Stored items from a collection
[Start of section]

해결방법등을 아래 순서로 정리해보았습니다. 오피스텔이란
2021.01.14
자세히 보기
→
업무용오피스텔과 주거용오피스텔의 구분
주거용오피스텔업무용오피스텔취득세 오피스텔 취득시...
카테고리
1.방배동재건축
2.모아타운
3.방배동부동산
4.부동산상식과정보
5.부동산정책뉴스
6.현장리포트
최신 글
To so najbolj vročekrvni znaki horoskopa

[End of section]
[Start of section]

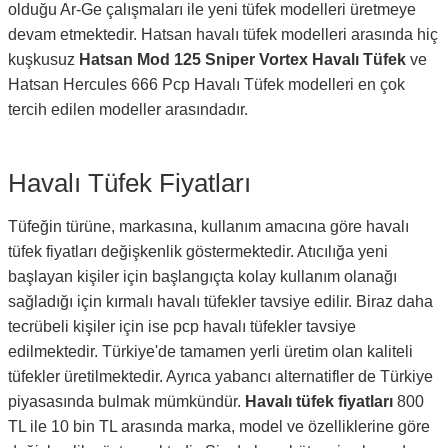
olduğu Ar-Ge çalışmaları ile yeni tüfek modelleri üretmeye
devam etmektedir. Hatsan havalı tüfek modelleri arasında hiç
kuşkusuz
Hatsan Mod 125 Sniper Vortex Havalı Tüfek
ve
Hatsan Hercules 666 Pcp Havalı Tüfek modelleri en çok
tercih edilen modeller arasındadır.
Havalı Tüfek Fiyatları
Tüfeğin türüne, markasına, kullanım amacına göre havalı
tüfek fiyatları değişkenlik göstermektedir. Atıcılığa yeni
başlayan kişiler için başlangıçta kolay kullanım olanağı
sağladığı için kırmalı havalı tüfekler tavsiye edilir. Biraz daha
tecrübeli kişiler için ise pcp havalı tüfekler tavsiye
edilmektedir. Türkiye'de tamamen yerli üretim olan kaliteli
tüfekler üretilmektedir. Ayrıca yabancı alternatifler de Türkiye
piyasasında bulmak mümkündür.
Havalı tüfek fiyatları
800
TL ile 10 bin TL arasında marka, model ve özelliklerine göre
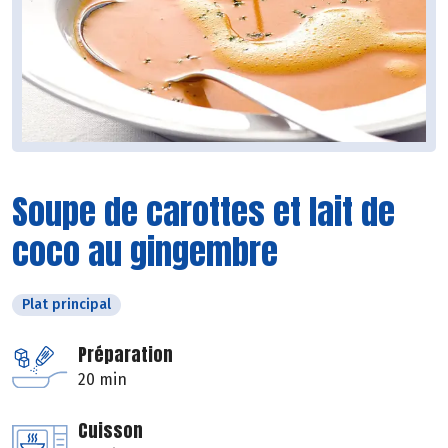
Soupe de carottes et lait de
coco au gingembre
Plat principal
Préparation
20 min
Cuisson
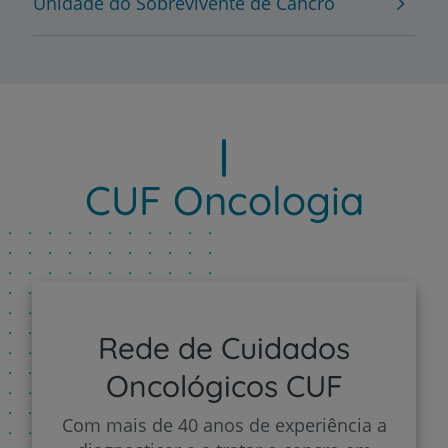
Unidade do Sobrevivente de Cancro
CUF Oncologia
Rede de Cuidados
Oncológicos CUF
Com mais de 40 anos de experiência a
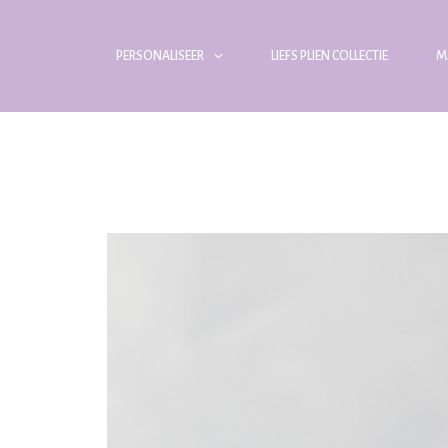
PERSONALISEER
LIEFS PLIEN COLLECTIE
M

[End of section]

# Task directions
Using the entries above, output exactly the lines between the line holding "업무용오피스텔과 주거용오피스텔의 구분" and the line holding "To so najbolj vročekrvni znaki horoskopa", end lines included, and nothing more.

# Written reply
업무용오피스텔과 주거용오피스텔의 구분
주거용오피스텔업무용오피스텔취득세 오피스텔 취득시...
카테고리
1.방배동재건축
2.모아타운
3.방배동부동산
4.부동산상식과정보
5.부동산정책뉴스
6.현장리포트
최신 글
To so najbolj vročekrvni znaki horoskopa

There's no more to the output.